__抜粋__.

= = =

Bリーグでは、リーグが主導して気候変動に対して取り組む活動は確認できませんが、B.HOPEにおける「PLANET(地球)」の領域で、プラスチックゴミを減らしていく働きかけを行うことを検討しているようです。一方で、各クラブでは気候変動についての取り組みが進められていて、その活動は大きく2種類のアプローチに大別することができます。
各クラブのESG経営(E:気候変動など)におけるアプローチの類型
1つ目のアプローチの類型としては、A東京、名古屋D、群馬など、運営会社に一部上場の大企業が資本参画している都市圏のクラブの取り組みです。UNFCCC「スポーツを通じた気候行動枠組み(Sports for Climate Action Framework)」に署名しており、ホームゲームのCO2排出量を可視化してオフセットを達成していることが公表されています。さらには、欧州の開示基準などにも準拠する必要性が出てくるため、運営会社の社会的な責務としても気候変動について対応に迫られています。

= = =

__入力データ__.

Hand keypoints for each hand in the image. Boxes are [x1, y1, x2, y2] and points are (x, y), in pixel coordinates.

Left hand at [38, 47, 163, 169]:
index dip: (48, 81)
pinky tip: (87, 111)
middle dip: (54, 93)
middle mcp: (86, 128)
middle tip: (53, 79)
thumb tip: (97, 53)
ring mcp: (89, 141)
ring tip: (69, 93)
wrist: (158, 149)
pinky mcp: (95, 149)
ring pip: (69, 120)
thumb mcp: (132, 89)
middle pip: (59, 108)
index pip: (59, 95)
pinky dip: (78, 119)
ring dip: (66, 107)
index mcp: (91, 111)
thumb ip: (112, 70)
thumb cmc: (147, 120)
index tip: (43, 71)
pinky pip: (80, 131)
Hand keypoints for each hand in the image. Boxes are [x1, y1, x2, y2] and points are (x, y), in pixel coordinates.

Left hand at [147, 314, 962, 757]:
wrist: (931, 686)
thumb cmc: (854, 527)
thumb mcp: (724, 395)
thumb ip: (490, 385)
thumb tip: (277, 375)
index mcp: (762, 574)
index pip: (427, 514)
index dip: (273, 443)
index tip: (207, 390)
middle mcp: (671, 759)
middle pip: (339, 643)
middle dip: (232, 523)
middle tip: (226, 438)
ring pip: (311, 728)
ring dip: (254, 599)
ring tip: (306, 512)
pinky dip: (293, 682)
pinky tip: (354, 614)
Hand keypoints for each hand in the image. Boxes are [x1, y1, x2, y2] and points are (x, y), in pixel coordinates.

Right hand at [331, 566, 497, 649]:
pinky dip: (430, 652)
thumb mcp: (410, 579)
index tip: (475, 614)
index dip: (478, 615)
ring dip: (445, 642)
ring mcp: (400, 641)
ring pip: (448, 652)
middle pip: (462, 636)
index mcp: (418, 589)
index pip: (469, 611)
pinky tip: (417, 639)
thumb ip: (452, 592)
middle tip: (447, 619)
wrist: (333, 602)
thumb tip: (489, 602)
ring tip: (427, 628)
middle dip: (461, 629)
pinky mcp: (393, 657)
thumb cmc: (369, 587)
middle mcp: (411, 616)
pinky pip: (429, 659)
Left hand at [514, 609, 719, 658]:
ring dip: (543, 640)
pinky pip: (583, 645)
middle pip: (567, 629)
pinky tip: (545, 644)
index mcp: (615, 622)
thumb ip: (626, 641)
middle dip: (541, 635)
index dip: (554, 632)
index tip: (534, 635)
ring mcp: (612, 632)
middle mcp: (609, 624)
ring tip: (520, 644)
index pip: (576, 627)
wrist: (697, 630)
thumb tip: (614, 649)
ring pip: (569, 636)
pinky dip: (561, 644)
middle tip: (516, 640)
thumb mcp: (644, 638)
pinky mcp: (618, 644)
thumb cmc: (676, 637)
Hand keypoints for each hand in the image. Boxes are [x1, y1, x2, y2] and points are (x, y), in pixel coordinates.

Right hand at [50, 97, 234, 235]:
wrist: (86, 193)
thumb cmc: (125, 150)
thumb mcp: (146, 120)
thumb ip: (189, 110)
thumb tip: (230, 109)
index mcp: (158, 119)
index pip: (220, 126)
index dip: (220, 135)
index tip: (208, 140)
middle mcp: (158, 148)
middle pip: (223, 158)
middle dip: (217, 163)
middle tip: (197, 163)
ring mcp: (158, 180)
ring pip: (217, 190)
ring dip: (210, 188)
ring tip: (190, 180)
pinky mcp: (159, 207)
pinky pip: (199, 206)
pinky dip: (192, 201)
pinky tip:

= = =

__課題の指示__.
1. Bリーグの気候変動対策に関する抜粋では、A東京、名古屋D、群馬などのクラブはどの枠組みに署名しているとされていますか？
2. Bリーグの気候変動対策を扱った文章の続きを、最後の文の後から書いてください。

__解答__.
1. UNFCCC「スポーツを通じた気候行動枠組み(Sports for Climate Action Framework)」です。

2.
もう1つのアプローチの類型は、佐賀・秋田・信州など、ホームタウンに支えられているクラブの取り組みであり、運営会社にも大企業の参画が確認できないケースのものです。これらのクラブは、いずれも地域に根差す形で、アカデミアや自治体、地域の企業を巻き込みつつ、それぞれの形で社会貢献の活動を行っています。いきなり全ての自治体ができるわけではなく、体力のある自治体がロールモデルとなり、横展開していく流れが主流になるものと思われます。
中でも、独自の社会貢献のモデル構築(以下、佐賀モデル)を目指している佐賀バルーナーズ(以下、佐賀B)の事例は興味深いものとなっています。2023年10月に九州大学・都市研究センターとのESG経営に関する包括的な取り組みとして連携することを発表していて、クラブが地域の大学と協業して取り組みを主導し、地域創生の起因となる好事例です。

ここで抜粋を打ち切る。